Kuwait’s prime minister, Sheik Sabah Al Ahmed Al Sabah, called for the “uprooting of this phenomenon and the removal of this cancer before it spreads,” the acting information minister, Faisal al-Hajji, told the state-owned Kuwait News Agency yesterday. Kuwait beefed up security in late December around vital infrastructure, including oil installations, following terror attacks in Saudi Arabia, and soon after the government began conducting raids against suspected insurgents.
– Associated Press
NEARLY 94% OF IRAQI VOTERS ABROAD CAST ABSENTEE BALLOTS
Nearly 94% of registered Iraqi voters living abroad cast absentee ballots in Iraq’s election, international organizers said yesterday. The International Organization for Migration said it was counting votes in each of the 14 countries that hosted three days of out-of-country polling. Results will be announced publicly in Baghdad.
Although participation of registered voters was high, the number of expatriate Iraqis who registered in a special nine-day campaign represented only 23% of the estimated 1.2 million eligible. The low registration figure was attributed partly to fears of violence and retribution from insurgents but also the fact that not all countries with large numbers of Iraqis, including Egypt, participated and many voters had to travel abroad to register and then again to vote.
– Associated Press
SOUTH ASIA
NEPAL KING DISMISSES GOVERNMENT
KATMANDU, Nepal – King Gyanendra dismissed Nepal’s government today and said he was taking control of the Himalayan kingdom – the second time he has done so in three years.
The monarch made the announcement over the state-run TV, accusing the government of failing to conduct parliamentary elections and restore peace in the country.

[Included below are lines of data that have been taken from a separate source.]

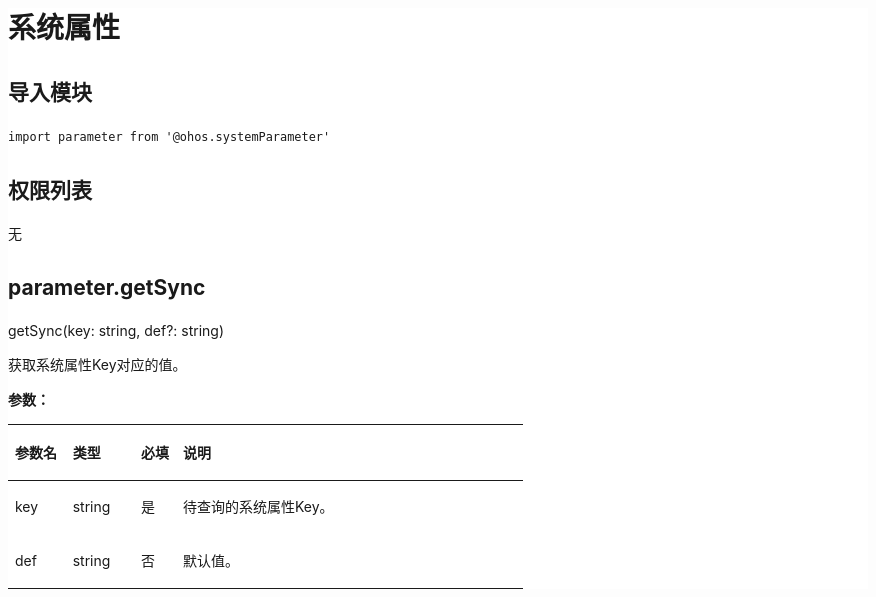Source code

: # 系统属性<a name="ZH-CN_TOPIC_0000001094819718"></a>

## 导入模块<a name="section370mcpsimp"></a>

```
import parameter from '@ohos.systemParameter'
```

## 权限列表<a name="section373mcpsimp"></a>

无

## parameter.getSync<a name="section3381192816421"></a>

getSync\(key: string, def?: string\)

获取系统属性Key对应的值。

**参数：**

<a name="table14473145217456"></a>
<table><thead align="left"><tr id="row1052235294518"><th class="cellrowborder" valign="top" width="11.219999999999999%" id="mcps1.1.5.1.1"><p id="p15522195234514"><a name="p15522195234514"></a><a name="p15522195234514"></a>参数名</p>
</th>
<th class="cellrowborder" valign="top" width="13.270000000000001%" id="mcps1.1.5.1.2"><p id="p1852285215454"><a name="p1852285215454"></a><a name="p1852285215454"></a>类型</p>
</th>
<th class="cellrowborder" valign="top" width="8.16%" id="mcps1.1.5.1.3"><p id="p125221452154514"><a name="p125221452154514"></a><a name="p125221452154514"></a>必填</p>
</th>
<th class="cellrowborder" valign="top" width="67.35%" id="mcps1.1.5.1.4"><p id="p552214521459"><a name="p552214521459"></a><a name="p552214521459"></a>说明</p>
</th>
</tr>
</thead>
<tbody><tr id="row165221352124511"><td class="cellrowborder" valign="top" width="11.219999999999999%" headers="mcps1.1.5.1.1 "><p id="p85221523450"><a name="p85221523450"></a><a name="p85221523450"></a>key</p>
</td>
<td class="cellrowborder" valign="top" width="13.270000000000001%" headers="mcps1.1.5.1.2 "><p id="p1452275204516"><a name="p1452275204516"></a><a name="p1452275204516"></a>string</p>
</td>
<td class="cellrowborder" valign="top" width="8.16%" headers="mcps1.1.5.1.3 "><p id="p1152275224511"><a name="p1152275224511"></a><a name="p1152275224511"></a>是</p>
</td>
<td class="cellrowborder" valign="top" width="67.35%" headers="mcps1.1.5.1.4 "><p id="p175228526455"><a name="p175228526455"></a><a name="p175228526455"></a>待查询的系统属性Key。</p>
</td>
</tr>
<tr id="row12676182816132"><td class="cellrowborder" valign="top" width="11.219999999999999%" headers="mcps1.1.5.1.1 "><p id="p567652819135"><a name="p567652819135"></a><a name="p567652819135"></a>def</p>
</td>
<td class="cellrowborder" valign="top" width="13.270000000000001%" headers="mcps1.1.5.1.2 "><p id="p156769289137"><a name="p156769289137"></a><a name="p156769289137"></a>string</p>
</td>
<td class="cellrowborder" valign="top" width="8.16%" headers="mcps1.1.5.1.3 "><p id="p96763289138"><a name="p96763289138"></a><a name="p96763289138"></a>否</p>
</td>
<td class="cellrowborder" valign="top" width="67.35%" headers="mcps1.1.5.1.4 "><p id="p16761628121319"><a name="p16761628121319"></a><a name="p16761628121319"></a>默认值。</p>
</td>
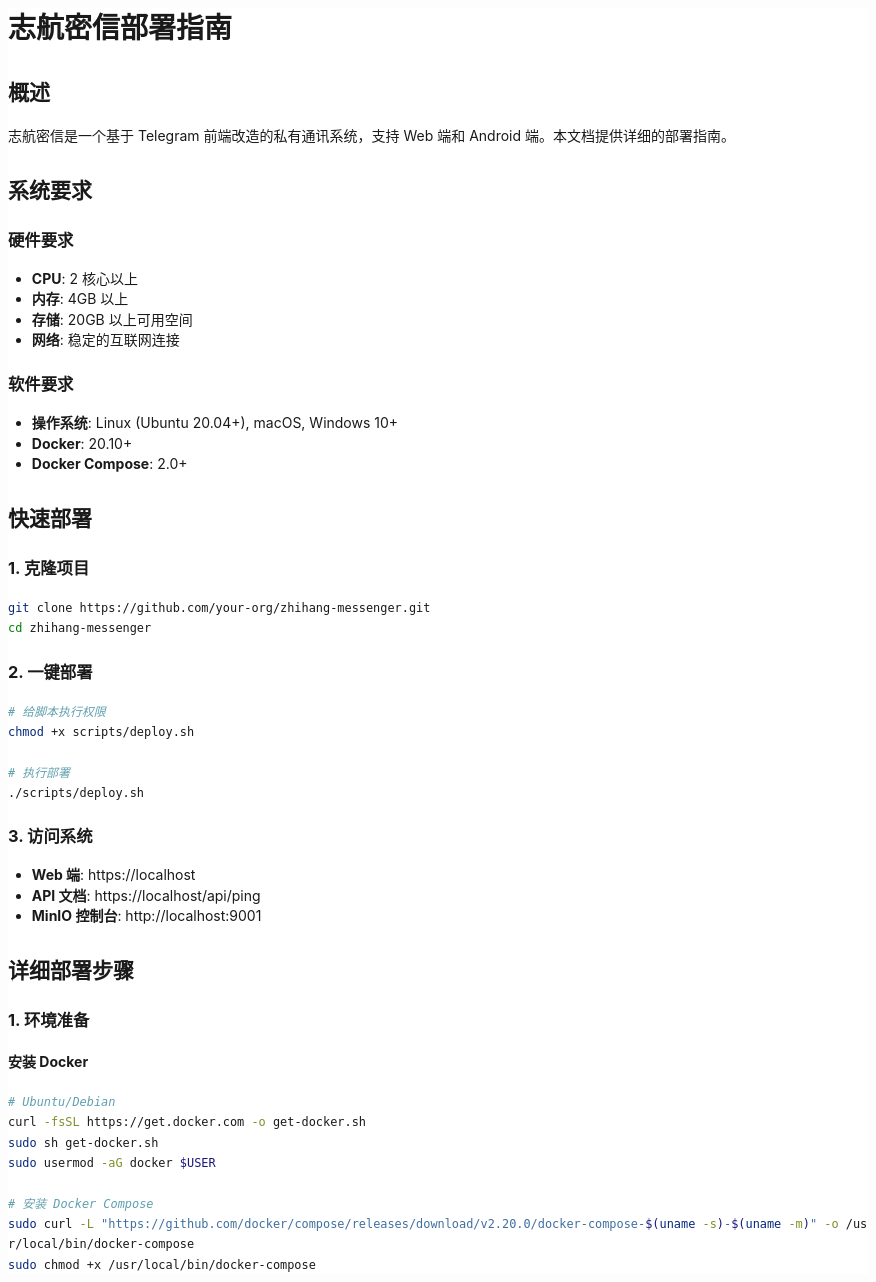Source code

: # 志航密信部署指南

## 概述

志航密信是一个基于 Telegram 前端改造的私有通讯系统，支持 Web 端和 Android 端。本文档提供详细的部署指南。

## 系统要求

### 硬件要求
- **CPU**: 2 核心以上
- **内存**: 4GB 以上
- **存储**: 20GB 以上可用空间
- **网络**: 稳定的互联网连接

### 软件要求
- **操作系统**: Linux (Ubuntu 20.04+), macOS, Windows 10+
- **Docker**: 20.10+
- **Docker Compose**: 2.0+

## 快速部署

### 1. 克隆项目
```bash
git clone https://github.com/your-org/zhihang-messenger.git
cd zhihang-messenger
```

### 2. 一键部署
```bash
# 给脚本执行权限
chmod +x scripts/deploy.sh

# 执行部署
./scripts/deploy.sh
```

### 3. 访问系统
- **Web 端**: https://localhost
- **API 文档**: https://localhost/api/ping
- **MinIO 控制台**: http://localhost:9001

## 详细部署步骤

### 1. 环境准备

#### 安装 Docker
```bash
# Ubuntu/Debian
curl -fsSL https://get.docker.com -o get-docker.sh
sudo sh get-docker.sh
sudo usermod -aG docker $USER

# 安装 Docker Compose
sudo curl -L "https://github.com/docker/compose/releases/download/v2.20.0/docker-compose-$(uname -s)-$(uname -m)" -o /usr/local/bin/docker-compose
sudo chmod +x /usr/local/bin/docker-compose
```
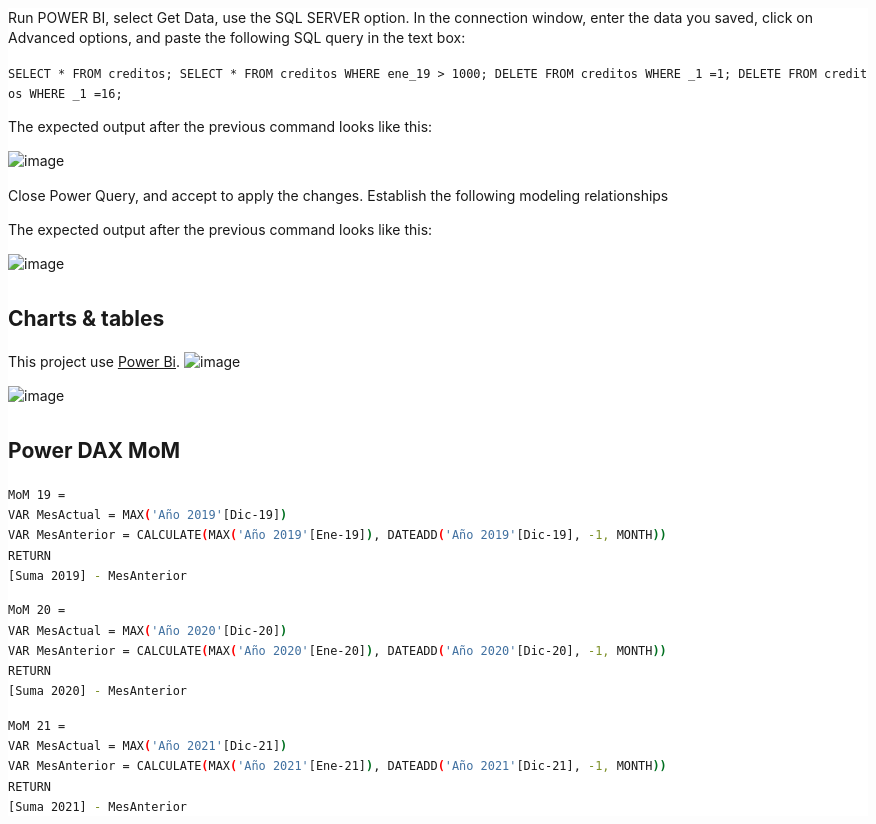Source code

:  Run POWER BI, select Get Data, use the SQL SERVER option.
In the connection window, enter the data you saved, click on Advanced options,
and paste the following SQL query in the text box:

`SELECT * FROM creditos;
SELECT * FROM creditos WHERE ene_19 > 1000;
DELETE FROM creditos WHERE _1 =1;
DELETE FROM creditos WHERE _1 =16;`

The expected output after the previous command looks like this:

![image](https://github.com/ecno20/Creditos/assets/144557398/ef80f9aa-9c37-45a7-aada-fca8172b1713)


Close Power Query, and accept to apply the changes.
Establish the following modeling relationships

The expected output after the previous command looks like this:

![image](https://github.com/ecno20/Creditos/assets/144557398/3e40fbda-1402-489c-9888-2097aeb4dafc)

## Charts & tables

This project use [Power Bi](https://www.microsoft.com/es-es/power-platform/products/power-bi).
![image](https://github.com/ecno20/Creditos/assets/144557398/2daba551-98a7-495f-a3a6-2d5fdc231f0f)

![image](https://github.com/ecno20/Creditos/assets/144557398/4b11439b-fc25-4fea-ac9f-3e68f3b44abf)

## Power DAX MoM

```bash
MoM 19 = 
VAR MesActual = MAX('Año 2019'[Dic-19])
VAR MesAnterior = CALCULATE(MAX('Año 2019'[Ene-19]), DATEADD('Año 2019'[Dic-19], -1, MONTH))
RETURN
[Suma 2019] - MesAnterior
```

```bash
MoM 20 = 
VAR MesActual = MAX('Año 2020'[Dic-20])
VAR MesAnterior = CALCULATE(MAX('Año 2020'[Ene-20]), DATEADD('Año 2020'[Dic-20], -1, MONTH))
RETURN
[Suma 2020] - MesAnterior
```

```bash
MoM 21 = 
VAR MesActual = MAX('Año 2021'[Dic-21])
VAR MesAnterior = CALCULATE(MAX('Año 2021'[Ene-21]), DATEADD('Año 2021'[Dic-21], -1, MONTH))
RETURN
[Suma 2021] - MesAnterior
```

He fired Sher Bahadur Deuba, who was appointed prime minister last year with the task of holding parliamentary elections and conducting peace talks with the Maoist rebels who have been fighting since 1996 for a socialist state.
Mr. Deuba also was fired in October 2002, but was reinstated in 2004 after massive street protests.
The rebels, who say they are inspired by Chinese revolutionary leader Mao Zedong, have been fighting since February 1996 to replace Nepal’s monarchy with a communist state. The insurgency has claimed more than 10,500 lives.